Under Rule 5 (2) (b) of this Court’s Rules, the applicant, Digital City Limited, asks the Court to stay that part of the superior court’s order which directed the applicant to deposit the sum of Shs.1 million in a joint account to be operated by the respective advocates for the parties; that money was to be deposited as a condition upon which the applicant would be allowed to defend H.C.C.C. No. 78 of 2009, filed against the applicant by Multi Tools (Kenya) Ltd., the respondent herein. In the case in the superior court, the respondent had claimed from the applicant the sum of Shs.2,022,996.50 which was said to be due to the respondent from the applicant in respect of goods sold and delivered by the respondent to the applicant. The applicant filed a memorandum of appearance and followed that up with a statement of defence. The applicant thereafter filed a notice of motion under Order 35 Rules 1 (a) and (2) of the Civil Procedure Rules; the motion prayed for summary judgment against the applicant and it is that motion which Koome, J heard and by her ruling dated and delivered on 18th September, 2009, the learned Judge ordered the deposit of Shs.1 million by the applicant as a condition for being allowed to defend.

On the issue of whether the applicant has shown an arguable appeal, we have no doubt that the applicant has done so. The learned Judge appears to have found and held that the applicant had shown that it had at least one triable issue – the discrepancy between the cheques paid and bounced and the sum claimed in the plaint. We may also add that the respondent itself had produced a running statement of accounts between the parties running from 11th February, 2005 and 31st January, 2008. As at 31st January, 2008 the total sum shown as being due is Shs. 469,526.50 cents . The learned Judge’s finding that there were triable issues appears to have been right and has not been challenged in the motion before us. We are satisfied the applicant’s intended appeal is an arguable one. It is not to be forgotten that an arguable appeal is not one that must or will succeed.

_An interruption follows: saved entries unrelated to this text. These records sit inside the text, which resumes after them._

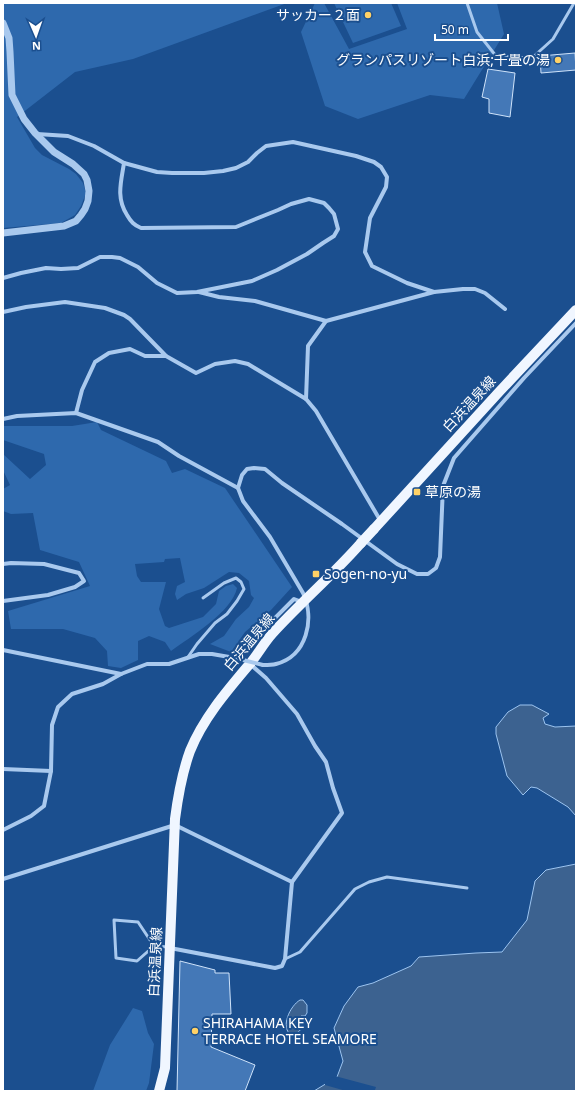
<svg xmlns="http://www.w3.org/2000/svg" width="579" height="1094" viewBox="0 0 579 1094" font-family="'Noto Sans','Noto Sans JP',sans-serif">
<rect width="100%" height="100%" fill="#1b4f8f"/>
<g fill="#2e69ad">
<polygon points="3,3 287,3 133,59 75,72 17,117 35,148 42,155 69,169 76,174 83,183 86,193 81,206 75,215 61,223 3,228"/>
<polygon points="315,3 324,3 349,49 407,29 397,3 497,3 504,34 464,99 430,95 358,119 325,106 301,32"/>
<polygon points="334,3 391,3 401,26 353,43"/>
<path d="M97 422 101 430 166 461 172 473 185 469 225 488 292 587 271 610 245 632 231 652 210 644 224 636 236 619 249 607 254 598 251 595 249 581 239 573 229 572 204 588 186 594 177 600 175 594 177 586 185 582 180 558 165 559 164 562 135 564 137 576 141 582H166L159 609 165 626 169 628 203 617 216 604 219 591 226 586 233 584 237 588C232 612 190 637 171 651L165 642 149 636 138 641V660L121 668 108 666 107 651 95 638 63 629H11L8 611 90 586 79 562 40 550 33 513 11 514 3 511V489L10 485 3 470V454L30 479 46 465 44 454 3 440V426H72Z"/>
<polygon points="133,1008 142,1011 148,1033 154,1044 149,1083 146,1091 93,1091 110,1045"/>
</g>
<g fill="#3c6290" stroke="#9cc4f0">
<polygon points="520,705 532,705 549,714 543,718 545,724 555,727 576,726 576,816 568,807 537,788 531,787 523,795 507,776 496,734 496,727 508,712"/>
<polygon points="576,864 576,1091 314,1091 337,1077 343,1061 334,1028 344,1006 358,987 373,983 411,966 419,957 476,953 502,952 527,920 535,881 546,870"/>
<path d="M300 1000H303L307 1005V1013L305 1016H301L299 1018V1022C306 1027 298 1034 291 1035 280 1027 290 1006 300 1000Z"/>
</g>
<polygon fill="#1b4f8f" points="335,1076 376,1087 375,1090 377,1091 346,1091 325,1085 325,1082"/>
<g fill="#4478b7" stroke="#cfe3fa">
<polygon points="575,53 576,70 541,73 540,56"/>
<polygon points="488,69 515,73 510,117 489,113 489,99 482,97"/>
<polygon points="180,961 215,970 215,973 229,973 231,1014 212,1014 211,1047 255,1065 245,1091 177,1091"/>
</g>
<g fill="none" stroke-linecap="round" stroke-linejoin="round">
<g stroke="#a9c9ee" stroke-width="3">
<polyline points="467,3 477,32 496,56 532,58 553,39 574,3"/>
<polyline points="188,657 197,644 215,623 227,614 237,601 244,589 241,582 236,578 224,583 203,598"/>
<polyline points="154,946 138,922 114,920 116,958 137,961 154,946 168,947"/>
<polyline points="285,959 300,952 355,889 369,882 387,877 467,888"/>
</g>
<g stroke="#a9c9ee" stroke-width="4">
<polyline points="37,134 68,136 94,146 124,163 157,172 172,173 204,173 223,171 236,168 248,162 257,153 266,146 293,142 356,156 374,162 381,167 387,177 386,187 370,218 365,252 372,266 407,283 434,292"/>
<path d="M3 278 21 273 46 268 61 269 78 268 100 257H112L120 258 138 267 157 283 177 293 197 292 252 281 277 270 307 254 323 243 334 236 338 229 334 214 329 208 324 203 309 199 291 204 278 210 236 227 141 228C134 225 131 222 127 215 116 198 121 182 124 163"/>
<polyline points="199,292 219,297 255,301 326,321 434,292 463,289 475,289 485,293 505,309"/>
<polyline points="3,312 26,307 65,302 105,308 124,315 130,319 166,356 196,373 215,364 235,361 248,364 306,399 316,411 380,520"/>
<polyline points="306,399 308,346 326,321"/>
<polyline points="76,413 82,390 95,362 109,353 130,349 145,356 166,356"/>
<polyline points="3,419 17,416 76,413 158,442 179,456 238,488"/>
<polyline points="3,564 11,563 44,564 79,573 84,581 75,587 48,595 3,601"/>
<polyline points="3,650 121,674"/>
<path d="M263 665C267 665 272 665 276 664 307 656 315 619 303 593L270 537 243 501 238 488 242 475 247 469 254 468 265 469 282 483 342 524 397 564 417 574H428L436 568 440 557 443 486 454 458 524 378 576 323"/>
<polyline points="3,769 51,771"/>
<polyline points="3,830 31,816 44,806 51,771 52,725 58,707 72,694 103,684 121,674 147,664 169,664 199,654 212,654 235,658 294,599 302,602"/>
<polyline points="3,879 175,825 292,882"/>
<polyline points="170,948 275,968 282,966 285,959 292,882 342,813 333,788 326,762 315,746 297,714 266,678 250,664"/>
</g>
<polyline stroke="#a9c9ee" stroke-width="7" points="3,23 9,38 10,52 12,95 24,119 35,133 54,152 73,164 84,174 87,180 89,191 88,201 85,209 81,215 76,221 64,226 3,233"/>
<g stroke="#f0f6ff" stroke-width="10">
<polyline points="374,529 499,392 576,310"/>
<path d="M159 1091 165 1068 175 819C178 796 182 773 190 751 203 719 226 692 248 666 257 656 263 644 272 634 300 603 333 575 361 543"/>
</g>
<polyline stroke="#a9c9ee" stroke-width="4" points="235,658 263,665"/>
<polyline stroke="#f0f6ff" stroke-width="10" points="361,543 374,529"/>
</g>
<g fill="#ffd166" stroke="#1b4f8f" stroke-width="1.5">
<circle cx="368" cy="15" r="4"/>
<circle cx="558" cy="60" r="4"/>
<rect x="413" y="488" width="8" height="8" rx="2"/>
<rect x="312" y="570" width="8" height="8" rx="2"/>
<circle cx="195" cy="1031" r="4"/>
</g>
<g text-anchor="middle" stroke-width="4" stroke-linejoin="round" paint-order="stroke">
<g font-size="14" fill="#fff" stroke="#1b4f8f" text-anchor="start">
<text x="360" y="20" text-anchor="end">サッカー２面</text>
<text x="550" y="65" text-anchor="end">グランパスリゾート白浜;千畳の湯</text>
<text x="425" y="497">草原の湯</text>
<text x="324" y="579">Sogen-no-yu</text>
<text x="203" y="1028">SHIRAHAMA KEY<tspan x="203" dy="16">TERRACE HOTEL SEAMORE</tspan></text>
</g>
<g font-size="14" fill="#fff" stroke="#1b4f8f">
<text transform="translate(469 404) rotate(-47)" y="5">白浜温泉線</text>
<text transform="translate(249 642) rotate(-50)" y="5">白浜温泉線</text>
<text transform="translate(155 962) rotate(-87)" y="5">白浜温泉線</text>
</g>
</g>
<rect width="579" height="1094" fill="none" stroke="#ffffff" stroke-width="8"/>
<g transform="translate(36 36) rotate(178)" stroke="#1b4f8f" stroke-width="3" paint-order="stroke">
<path d="M0-3L7 15L0 10L-7 15Z" fill="#ffffff"/>
<text y="-6" font-size="11" font-weight="bold" text-anchor="middle" fill="#ffffff">N</text>
</g>
<path d="M435 34v6h73v-6" fill="none" stroke="#ffffff" stroke-width="2"/>
<text x="441" y="34" font-size="12" fill="#ffffff" stroke="#1b4f8f" stroke-width="3" paint-order="stroke">50 m</text>
</svg>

We have some difficulty with the question of whether the appeal will be rendered nugatory. All that Mr. Issa for the applicant told us is that the applicant does not have the Shs.1 million to deposit and that if it were to be forced to do so, it might be forced out of business. But as Mr. Rimui for the respondent pointed out to us that assertion is not supported by any evidence such as bank statements, statements of accounts showing the company’s cash-flow and such like documents. We do not think it would be right to simply accept the applicant’s bald statement that it is unable to pay.

But we are equally worried on the question of how the learned Judge came by the figure of Shs.1million, unless we take it that she decided to order the applicant to deposit half of the sum claimed in the plaint. We have, however, referred to the statement of accounts which was produced by the respondent itself and which shows that the outstanding amount as at 31st January, 2008 was Shs.469,526.50 Taking into account all the circumstances of the case, we grant to the applicant a stay of the order made by the superior court on condition that the applicant shall deposit in the account specified in the Judge’s order the sum of Shs.500,000/- within ten (10) days of the date of this order. If the applicant fails to comply with this order within the stated period, its notice of motion dated and lodged in this Court on 25th September, 2009 shall stand dismissed with costs. Otherwise the costs of the motion shall be in the appeal.

Dated and delivered at Nairobi this 16th day of October, 2009.